Grocery fulfillment solutions provider Takeoff Technologies announced Thursday (Oct. 12) its partnership with the Midwestern grocery chain, which has 550 locations across eight states, to boost the merchant’s direct order fulfillment efficiency, enabling it to offer more “time slots and availability” to eGrocery customers.  

“A network of Micro Fulfillment Centers powered by Takeoff’s technology will help create new competitive advantages for Hy-Vee and enhanced online services for Hy-Vee customers,” Jose Aguerrevere, Takeoff’s CEO and co-founder, said in a statement.

Yet as Hy-Vee steps up its in-house eCommerce fulfillment capabilities, other grocers are scaling back. For instance, Ahold Delhaize subsidiary Giant Food has been shuttering its fulfillment centers, and U.S. supermarket giant Kroger recently slowed and then paused the expansion of its automated delivery facilities created in partnership with grocery technology company Ocado.

“Right now, all the energy is focused on the [automated fulfillment centers] we have and making sure that those are where we want them to be, where they need to be and on a sustainable basis,” Kroger Chairman and CEO Rodney McMullen told analysts on the grocer’s earnings call last month. “… A ton of work is being done. We’re making progress, but we wouldn’t be to the point where we would start focusing on additional sheds until we make sure that we have a clear path on the ones we have.”

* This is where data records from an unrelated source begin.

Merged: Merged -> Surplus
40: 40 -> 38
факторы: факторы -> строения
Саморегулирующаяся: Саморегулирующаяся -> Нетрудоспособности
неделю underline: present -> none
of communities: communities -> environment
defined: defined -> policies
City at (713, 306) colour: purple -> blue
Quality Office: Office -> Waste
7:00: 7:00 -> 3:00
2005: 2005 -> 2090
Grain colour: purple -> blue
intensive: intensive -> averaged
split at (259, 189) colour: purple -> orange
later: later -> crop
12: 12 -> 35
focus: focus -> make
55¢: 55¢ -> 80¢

Growing Demand for Delivery Services

At the same time, third-party grocery delivery options are expanding. Last month, Instacart raised hundreds of millions in its initial public offering (IPO), and in recent weeks, restaurant aggregators have been looking to gain share from Instacart, adding new grocery merchants to their platforms and advertising these offerings more pointedly to consumers. Most recently, DoorDash announced Thursday the addition of The Fresh Market stores to its platform, adding 161 more grocery sites.

In an interview with PYMNTS, Tamara Pattison, senior vice president and chief digital officer at grocer The Save Mart Companies, which has about 200 locations across three banners, argued that consumers are demanding third-party availability.

“[We’re] looking at [our] footprint and understanding where there is some level of penetration [with] existing marketplaces. Making sure that our shoppers see us participating in those marketplaces is critical,” Pattison said. “We want to make sure that we’re not dictating to our shoppers how to engage with us, but that we are looking at their behavior and finding ways to ensure that we can meet them wherever they want us to be.”

Drilling Into the Data

Overall, a significant share of consumers are engaging with grocers via digital channels. PYMNTS’ study “Consumer Interest in an Everyday Appnoted that 14% of respondents said that, in the previous 30 days, they had exclusively purchased groceries using internet-connected devices. Plus, an additional 39% purchased groceries both by using connected devices and via more traditional means. The study was conducted in collaboration with PayPal, and was based on a survey of more than 2,200 U.S. consumers.

Additionally, many consumers expect to step up their eGrocery engagement in the near future. PYMNTS Intelligence’s study “Tracking the Digital Payments Takeover: Catching the Coming eCommerce Wave,” created in collaboration with Amazon Web Services, found that about one in three shoppers is very or extremely likely to increase their online grocery purchases in the next year. The study drew from a census-balanced survey of nearly 2,700 U.S. consumers.